■ **Exercise data**
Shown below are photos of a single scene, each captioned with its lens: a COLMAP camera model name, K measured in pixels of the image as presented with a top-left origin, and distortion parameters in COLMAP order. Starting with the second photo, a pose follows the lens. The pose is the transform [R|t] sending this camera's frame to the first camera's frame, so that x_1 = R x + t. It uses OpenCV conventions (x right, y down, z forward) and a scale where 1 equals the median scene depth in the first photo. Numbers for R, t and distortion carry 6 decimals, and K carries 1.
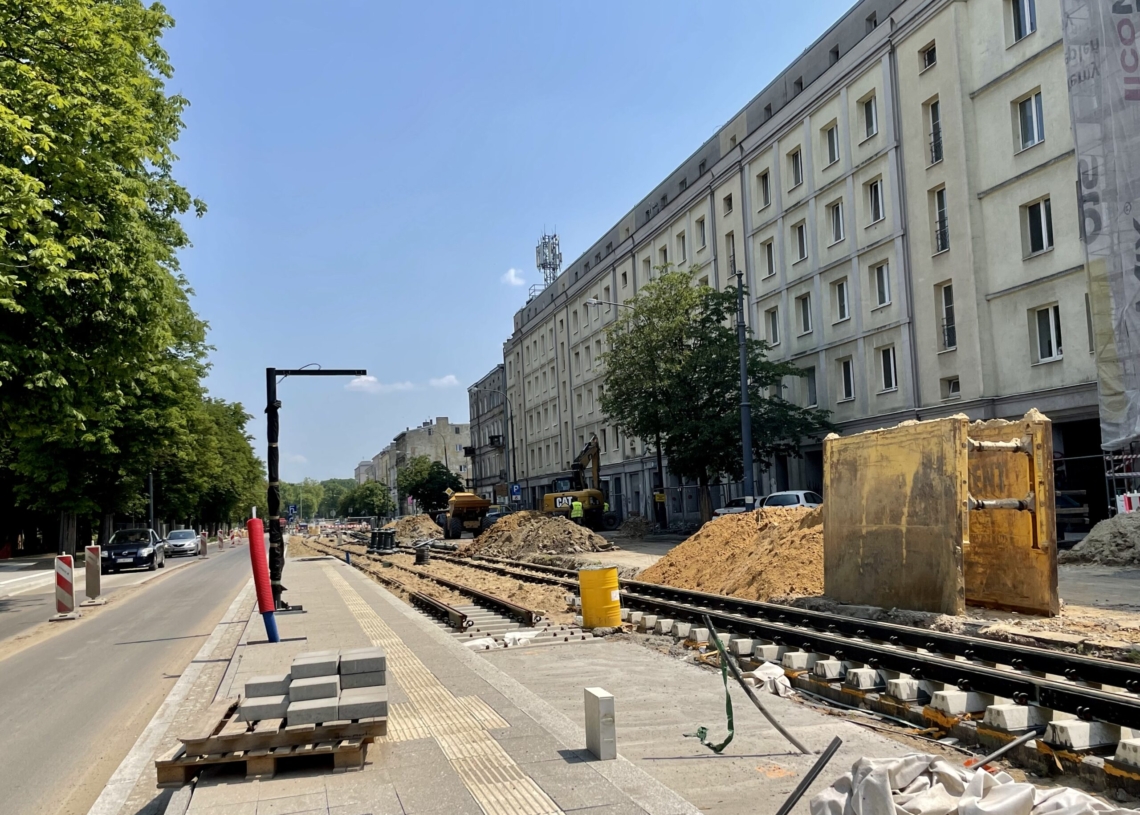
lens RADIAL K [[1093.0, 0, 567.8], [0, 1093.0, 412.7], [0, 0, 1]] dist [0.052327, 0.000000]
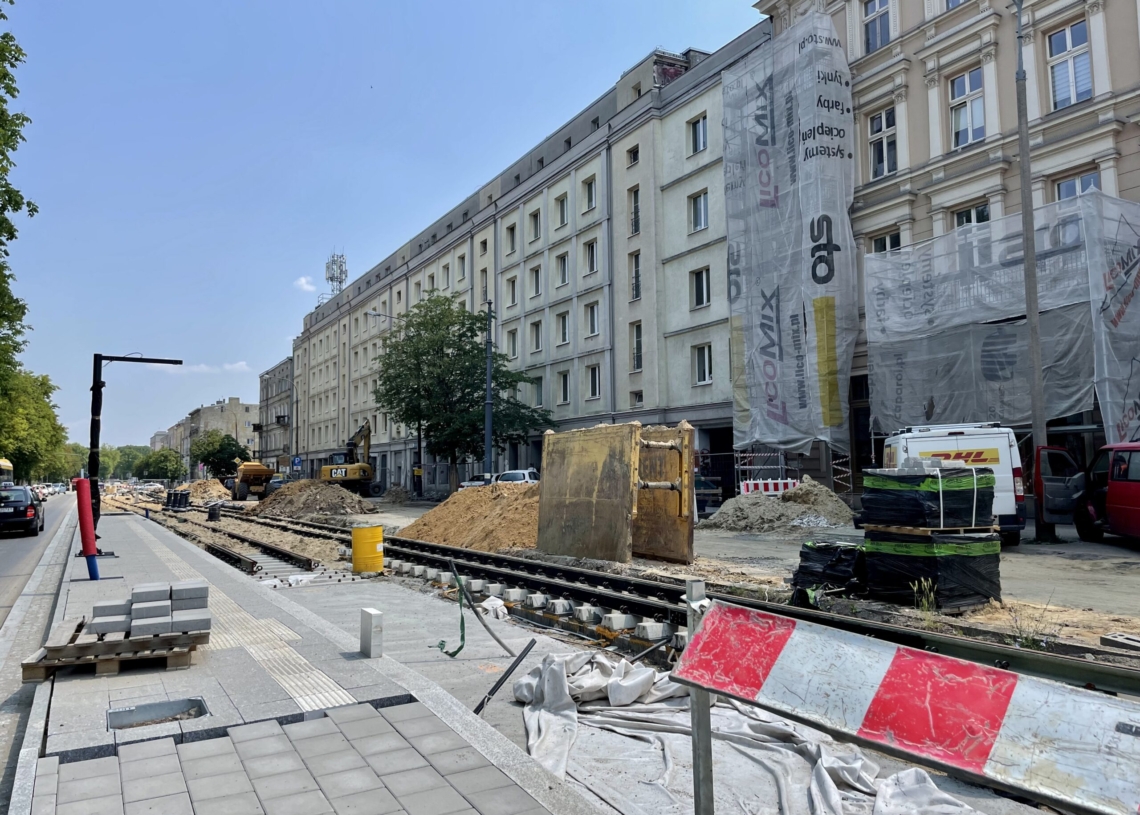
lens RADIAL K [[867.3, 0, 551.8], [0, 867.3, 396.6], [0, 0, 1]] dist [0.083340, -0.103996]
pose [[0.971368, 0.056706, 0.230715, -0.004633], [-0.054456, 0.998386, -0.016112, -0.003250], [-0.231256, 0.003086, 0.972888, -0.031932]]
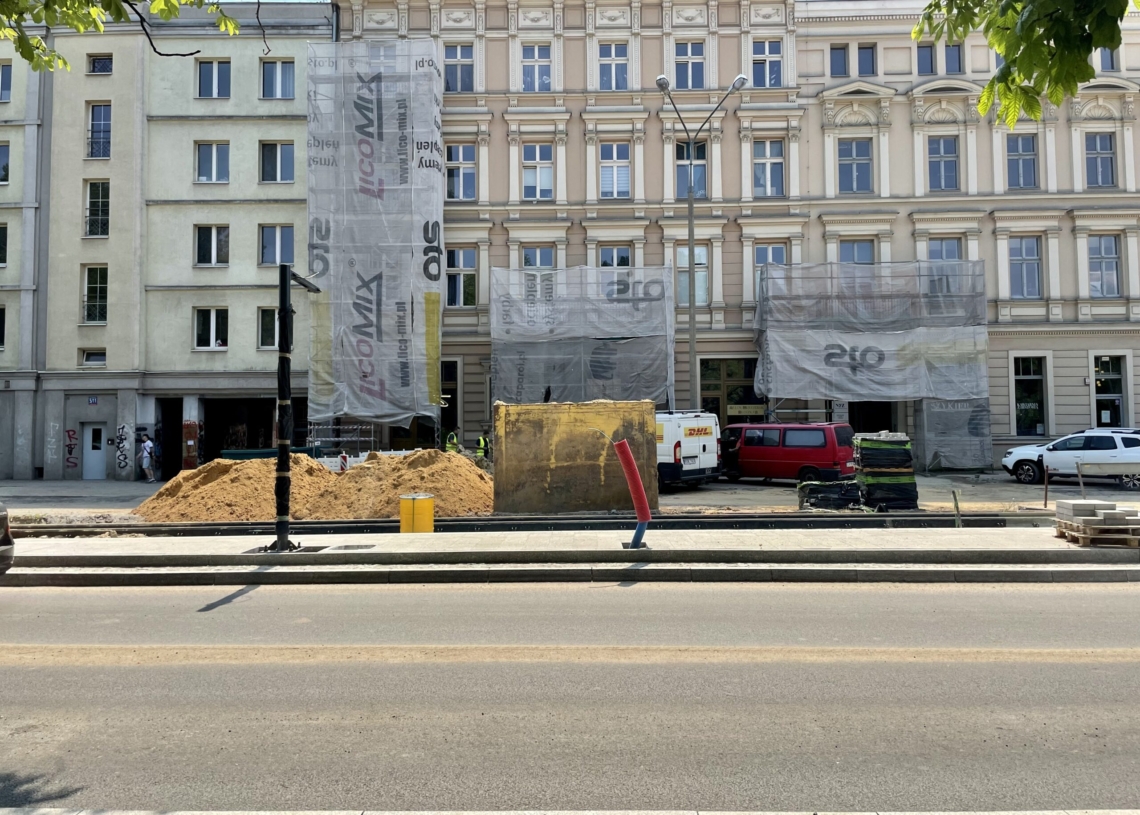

■ **Try it**
Give the complete material again, exactly as written. Do not include the pictures.

■ **Response to the exercise**
Shown below are photos of a single scene, each captioned with its lens: a COLMAP camera model name, K measured in pixels of the image as presented with a top-left origin, and distortion parameters in COLMAP order. Starting with the second photo, a pose follows the lens. The pose is the transform [R|t] sending this camera's frame to the first camera's frame, so that x_1 = R x + t. It uses OpenCV conventions (x right, y down, z forward) and a scale where 1 equals the median scene depth in the first photo. Numbers for R, t and distortion carry 6 decimals, and K carries 1.
lens RADIAL K [[1093.0, 0, 567.8], [0, 1093.0, 412.7], [0, 0, 1]] dist [0.052327, 0.000000]
lens RADIAL K [[867.3, 0, 551.8], [0, 867.3, 396.6], [0, 0, 1]] dist [0.083340, -0.103996]
pose [[0.971368, 0.056706, 0.230715, -0.004633], [-0.054456, 0.998386, -0.016112, -0.003250], [-0.231256, 0.003086, 0.972888, -0.031932]]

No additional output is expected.